◆ **Aim of the task**: The answer must consist of every line in the records that contains the word "pixel".

··· Records to use ···

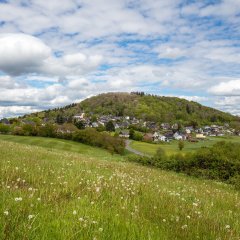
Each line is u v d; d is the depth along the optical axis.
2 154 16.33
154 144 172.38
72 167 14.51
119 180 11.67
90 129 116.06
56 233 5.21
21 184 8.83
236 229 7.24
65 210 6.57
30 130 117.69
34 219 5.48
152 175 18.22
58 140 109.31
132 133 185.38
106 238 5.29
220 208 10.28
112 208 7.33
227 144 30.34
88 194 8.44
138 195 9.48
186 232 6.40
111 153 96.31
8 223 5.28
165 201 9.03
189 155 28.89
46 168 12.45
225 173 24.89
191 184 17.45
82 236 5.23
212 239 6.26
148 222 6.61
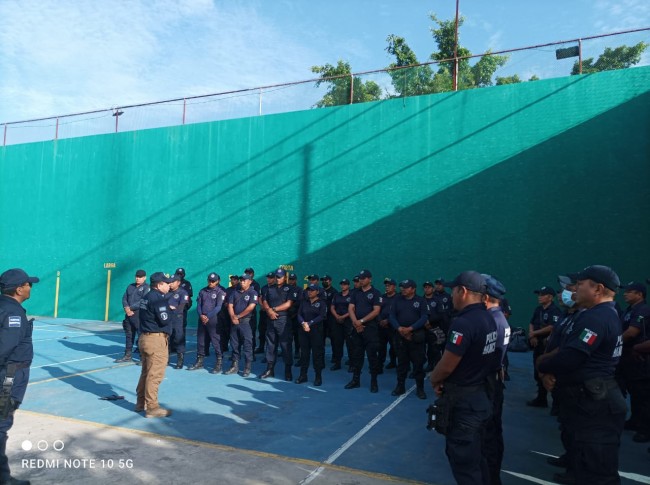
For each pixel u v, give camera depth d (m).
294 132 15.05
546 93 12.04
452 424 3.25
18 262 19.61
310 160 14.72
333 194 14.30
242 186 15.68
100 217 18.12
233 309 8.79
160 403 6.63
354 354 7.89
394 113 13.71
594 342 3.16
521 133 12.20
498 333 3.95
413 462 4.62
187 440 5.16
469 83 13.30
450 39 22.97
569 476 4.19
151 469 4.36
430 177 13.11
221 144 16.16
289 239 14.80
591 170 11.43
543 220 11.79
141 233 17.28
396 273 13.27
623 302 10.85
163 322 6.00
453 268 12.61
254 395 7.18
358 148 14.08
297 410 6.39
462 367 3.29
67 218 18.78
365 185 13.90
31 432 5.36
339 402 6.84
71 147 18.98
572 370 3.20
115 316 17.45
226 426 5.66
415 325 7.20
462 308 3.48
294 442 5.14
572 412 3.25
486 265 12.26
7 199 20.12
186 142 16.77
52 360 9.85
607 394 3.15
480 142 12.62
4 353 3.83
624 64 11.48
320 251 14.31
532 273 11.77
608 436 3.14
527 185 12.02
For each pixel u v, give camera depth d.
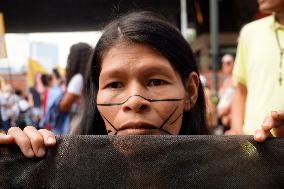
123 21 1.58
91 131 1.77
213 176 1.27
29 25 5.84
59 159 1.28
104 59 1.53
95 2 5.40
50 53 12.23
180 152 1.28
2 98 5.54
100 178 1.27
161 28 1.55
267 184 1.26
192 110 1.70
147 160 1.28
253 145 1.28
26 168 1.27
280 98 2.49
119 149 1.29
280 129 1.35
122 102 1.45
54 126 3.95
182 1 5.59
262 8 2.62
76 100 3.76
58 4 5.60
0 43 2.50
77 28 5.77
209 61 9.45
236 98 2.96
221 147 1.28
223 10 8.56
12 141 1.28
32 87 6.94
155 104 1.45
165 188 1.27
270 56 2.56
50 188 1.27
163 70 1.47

···
··· Records to use ···

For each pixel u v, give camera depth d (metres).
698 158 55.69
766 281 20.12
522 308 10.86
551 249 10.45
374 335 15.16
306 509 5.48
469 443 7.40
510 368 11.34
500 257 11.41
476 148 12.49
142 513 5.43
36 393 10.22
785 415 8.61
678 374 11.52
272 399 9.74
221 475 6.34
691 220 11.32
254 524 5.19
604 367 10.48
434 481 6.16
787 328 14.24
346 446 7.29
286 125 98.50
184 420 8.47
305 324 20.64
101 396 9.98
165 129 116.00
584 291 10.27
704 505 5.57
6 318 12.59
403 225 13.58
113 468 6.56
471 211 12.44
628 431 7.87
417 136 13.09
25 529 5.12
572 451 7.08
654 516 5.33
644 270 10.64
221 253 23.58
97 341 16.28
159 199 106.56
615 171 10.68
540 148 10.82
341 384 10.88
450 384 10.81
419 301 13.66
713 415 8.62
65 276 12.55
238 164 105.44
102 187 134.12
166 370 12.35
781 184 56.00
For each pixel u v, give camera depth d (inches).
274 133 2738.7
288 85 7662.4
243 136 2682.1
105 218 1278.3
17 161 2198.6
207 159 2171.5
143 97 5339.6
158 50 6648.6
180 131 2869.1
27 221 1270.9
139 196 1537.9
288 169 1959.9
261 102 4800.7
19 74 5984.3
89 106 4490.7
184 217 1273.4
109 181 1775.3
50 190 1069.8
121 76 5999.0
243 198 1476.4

···
··· Records to use ···

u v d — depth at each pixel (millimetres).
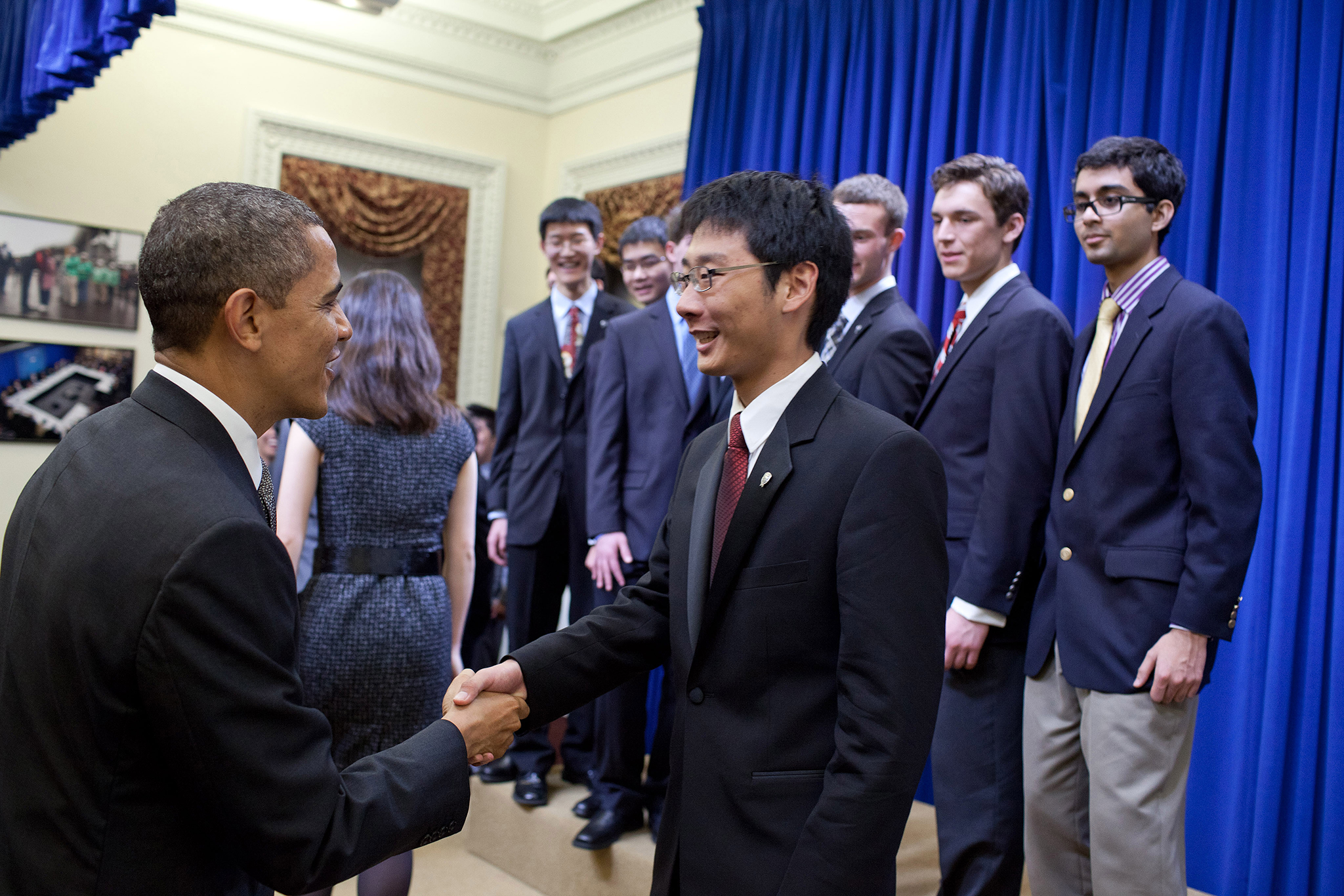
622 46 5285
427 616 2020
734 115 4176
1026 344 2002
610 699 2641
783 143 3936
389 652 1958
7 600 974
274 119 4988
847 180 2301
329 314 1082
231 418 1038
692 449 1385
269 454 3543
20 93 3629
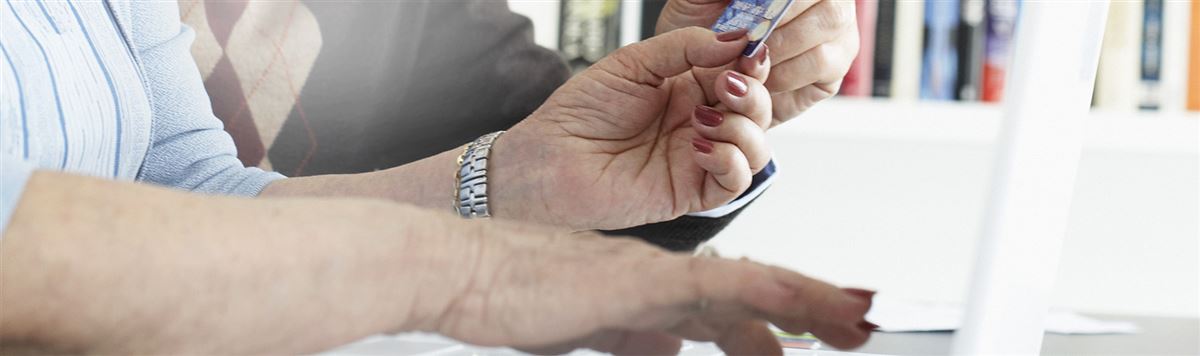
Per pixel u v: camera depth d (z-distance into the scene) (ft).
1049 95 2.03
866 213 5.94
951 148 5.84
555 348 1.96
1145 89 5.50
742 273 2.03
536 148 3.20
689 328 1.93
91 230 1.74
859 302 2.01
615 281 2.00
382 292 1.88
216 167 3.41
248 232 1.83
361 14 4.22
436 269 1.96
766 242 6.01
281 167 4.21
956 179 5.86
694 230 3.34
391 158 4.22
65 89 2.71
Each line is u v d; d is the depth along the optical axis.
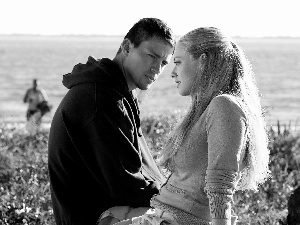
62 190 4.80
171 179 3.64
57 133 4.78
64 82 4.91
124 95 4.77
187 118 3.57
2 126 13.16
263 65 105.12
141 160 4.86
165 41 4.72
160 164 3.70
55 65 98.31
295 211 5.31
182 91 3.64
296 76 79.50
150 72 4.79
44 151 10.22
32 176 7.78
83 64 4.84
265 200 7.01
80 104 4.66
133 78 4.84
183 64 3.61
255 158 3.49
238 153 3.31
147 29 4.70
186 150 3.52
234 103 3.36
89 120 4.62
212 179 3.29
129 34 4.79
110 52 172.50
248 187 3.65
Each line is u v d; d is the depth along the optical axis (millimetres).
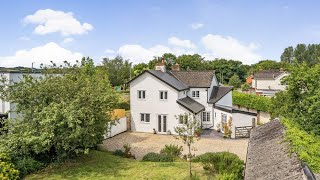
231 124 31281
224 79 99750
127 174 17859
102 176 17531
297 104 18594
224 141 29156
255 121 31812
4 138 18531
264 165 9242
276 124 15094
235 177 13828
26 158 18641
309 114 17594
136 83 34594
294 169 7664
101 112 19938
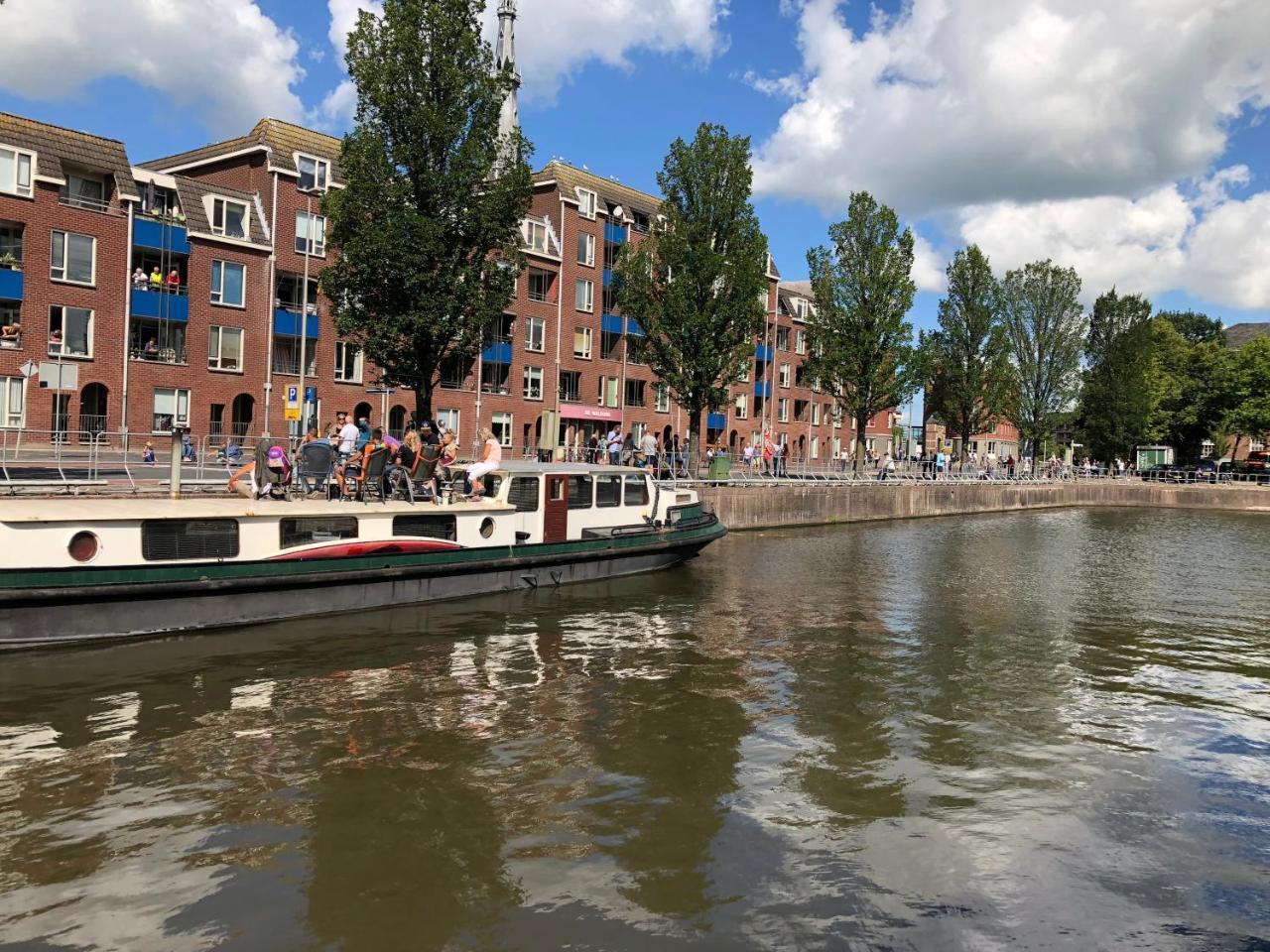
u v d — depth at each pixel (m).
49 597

···

◆ **Completed task**:
For each pixel u v, give camera depth d (m).
For each pixel u v, give camera depth d.
For each pixel u v, give camera depth d (metres).
For each pixel u v, give camera depth d (inches).
u v d — depth at each pixel (millimetres).
Per pixel u v: camera depth d (z-distance into the scene) (ft).
u v d — depth at each pixel (m).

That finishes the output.